● **Task**:
Your answer must be an exact transcription of the data, with every picture omitted.

● **Data block**:
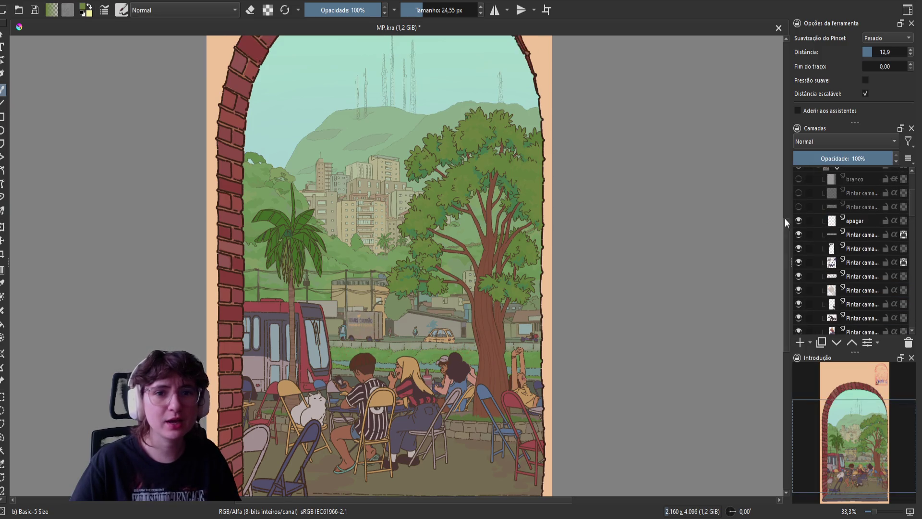
scroll(805, 221, "up", 2)
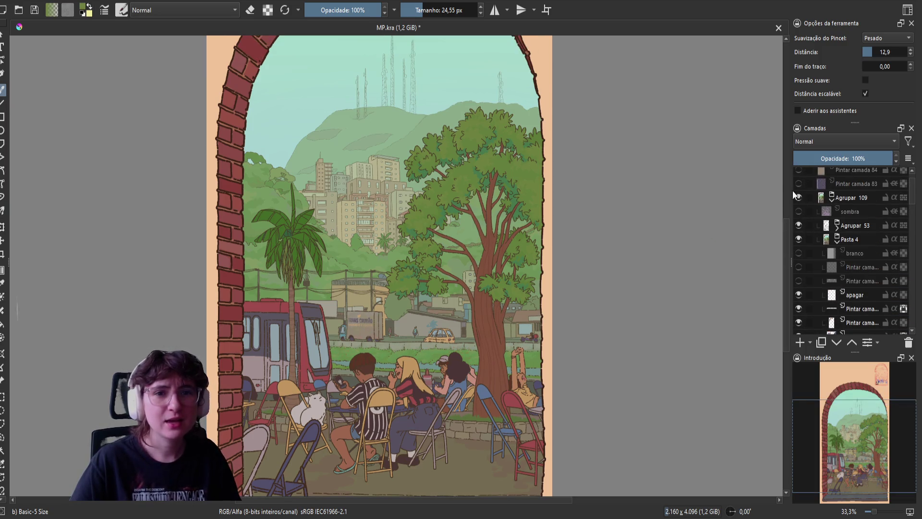
Toggle the 'sombra' shading layer on and off twice, leaving it hidden.
left_click(798, 212)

● **Response**:
scroll(805, 221, "up", 2)
Toggle the 'sombra' shading layer on and off twice, leaving it hidden.
left_click(798, 212)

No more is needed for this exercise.